NEW YORK (Reuters) - A New York company that was the first drug distributor to face U.S. felony charges for its role in fueling the opioid crisis said on Tuesday it will stop distributing controlled pharmaceuticals, which include opioids.
Rochester Drug Co-Operative Inc (RDC) announced the decision after agreeing last April to settle the charges by paying a $20 million fine and accepting independent monitoring, under a five-year deferred prosecution agreement.
RDC, one of the 10 largest U.S. drug distributors, said controlled pharmaceuticals represent a relatively small percentage of its sales but “significant legal and compliance expenses,” and that those costs are “simply not sustainable.”
The Rochester, New York-based company will keep distributing non-controlled, generic and private label drugs, as well as healthcare supplies.

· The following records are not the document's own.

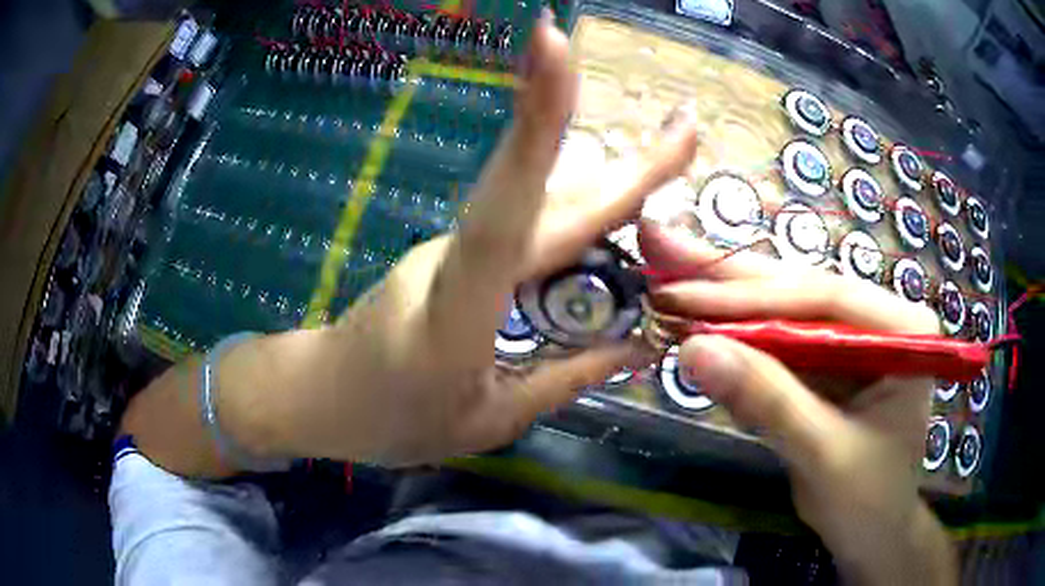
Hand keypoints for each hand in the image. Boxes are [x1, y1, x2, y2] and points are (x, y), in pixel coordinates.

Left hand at [262, 16, 697, 465]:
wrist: (321, 394)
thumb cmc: (388, 419)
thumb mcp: (486, 420)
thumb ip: (564, 381)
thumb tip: (637, 347)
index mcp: (457, 310)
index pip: (507, 208)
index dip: (536, 125)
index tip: (556, 48)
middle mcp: (458, 258)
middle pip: (547, 197)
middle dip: (623, 159)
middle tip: (686, 125)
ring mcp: (455, 248)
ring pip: (544, 208)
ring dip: (612, 183)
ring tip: (671, 159)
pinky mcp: (458, 252)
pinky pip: (529, 230)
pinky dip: (581, 221)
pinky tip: (619, 219)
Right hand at [640, 223, 955, 584]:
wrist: (872, 533)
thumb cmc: (866, 500)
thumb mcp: (822, 453)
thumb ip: (768, 400)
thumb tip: (693, 350)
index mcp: (902, 330)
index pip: (824, 298)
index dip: (753, 297)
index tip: (684, 297)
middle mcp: (879, 319)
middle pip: (799, 290)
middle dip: (729, 279)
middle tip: (663, 246)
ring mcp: (851, 337)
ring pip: (783, 309)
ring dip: (724, 297)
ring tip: (669, 267)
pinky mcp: (827, 361)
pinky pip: (777, 340)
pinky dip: (734, 333)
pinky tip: (697, 311)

It said it serves 1,300 retail pharmacies, long-term care pharmacies and home healthcare stores.
In settling with the government, RDC admitted to having distributed oxycodone, fentanyl and other controlled substances to pharmacies despite internal “red flags” that they would be used improperly.

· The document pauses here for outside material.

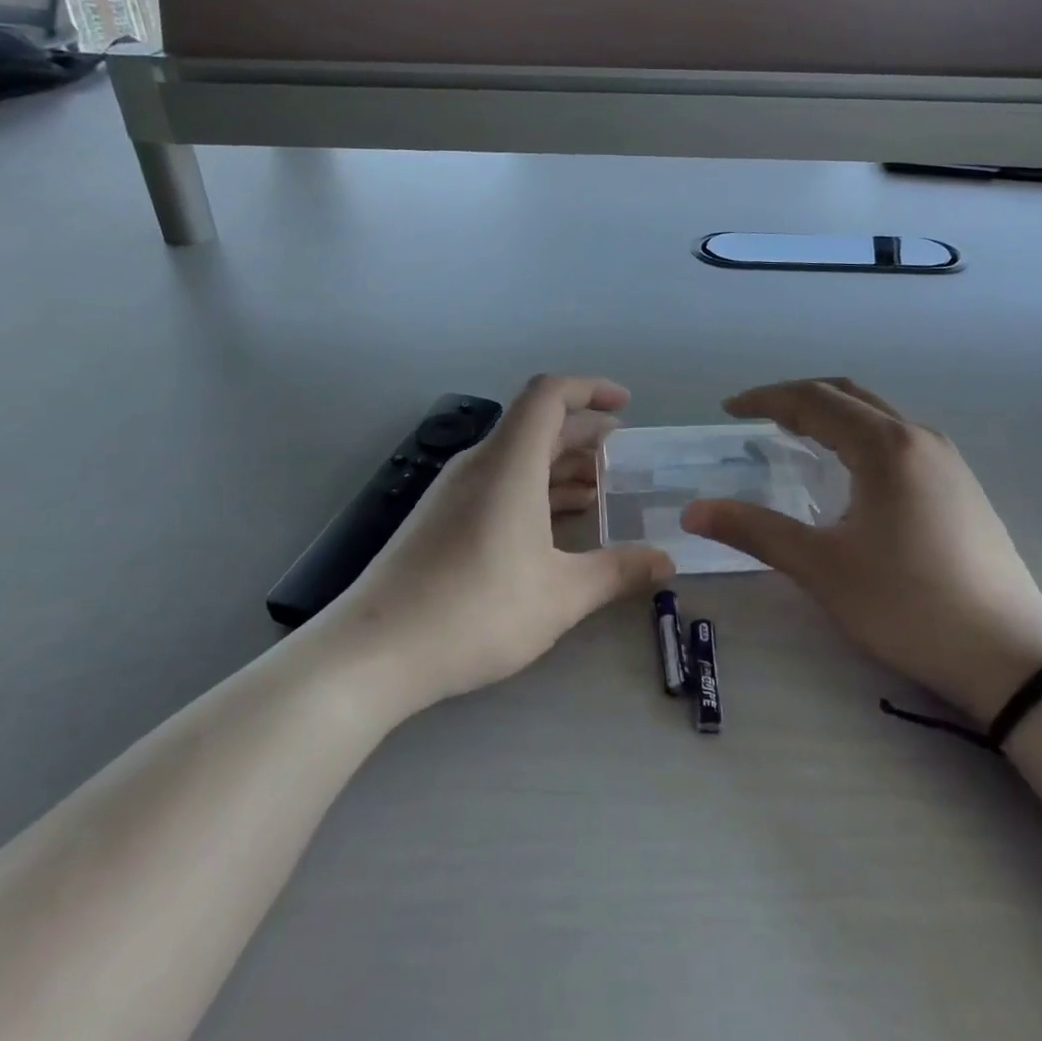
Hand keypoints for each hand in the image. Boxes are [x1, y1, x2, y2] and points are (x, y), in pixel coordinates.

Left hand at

Opioids have contributed to more than 400,000 deaths since 1997, according to the U.S. Centers for Disease Control and Prevention.
Federal prosecutors have opened a criminal probe of whether several drug companies intentionally allowed large quantities of opioids to be shipped, contributing to the nationwide crisis.
At least two distributors, AmerisourceBergen Corp and McKesson Corp, have said in regulatory filings that they have been in communications with prosecutors’ offices.
RDC’s former chief executive, Laurence Doud, pleaded not guilty last April to criminal charges of conspiring to both distribute illegal drugs and defraud the government.
Jeff Eller, an RDC spokesman, said it is premature to discuss implementation of the deferred prosecution agreement.